“张秀才所言有问题,咱们昨日便已有所感了。如今的问题是,如果山匪之事全是他信口编造,那于知州,又是怎么因为进山丧命的?”裴翊宸蹙眉,扫了眼周围苍翠的山林。

        这方天地发生的事情,杂乱无章,让人摸不着头脑。

        “不管是什么,咱们进去看看不就知道了。”想比于裴翊宸复杂的思绪,温浅瑜的想法就很简单。

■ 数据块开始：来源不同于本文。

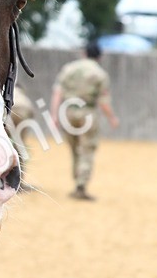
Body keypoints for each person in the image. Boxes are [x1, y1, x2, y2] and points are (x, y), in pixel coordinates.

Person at [50, 41, 119, 200]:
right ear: (99, 57)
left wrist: (54, 115)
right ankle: (81, 185)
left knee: (74, 148)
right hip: (87, 113)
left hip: (67, 112)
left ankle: (77, 178)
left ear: (84, 53)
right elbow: (103, 101)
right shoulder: (100, 74)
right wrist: (112, 118)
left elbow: (57, 93)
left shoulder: (69, 69)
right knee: (87, 149)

        她重新领头,大步向前:“事到如今,也唯有兵来将挡,水来土掩了。”

        “说得没错。”裴翊宸微微颌首,抬步跟上。

        一行人就这样再次踏上行程,往山上走去。

        随着他们深入,苍翠的枝叶渐渐遮挡住阳光。刚开始,还有斑驳细碎的光阴洒落在地,到后来,无穷无尽的枝叶舒展,林间便只剩下一片昏暗。

        “咱们走了多久了?”裴翊宸眯眼看看仍望不到尽头的前路,随口问道。

        “将近一个时辰了。”稍一顿,温浅瑜又道,“以咱们的脚程以及跟当地人打探的消息来算,咱们如今至少攀到了三分之二的高度。

        “估计,再走半个时辰,就能到山顶了。”

        闻言,北岭不禁蹙眉:“殿下,越往深林中走就越危险,还请您稍作休息,让属下去探探路吧。”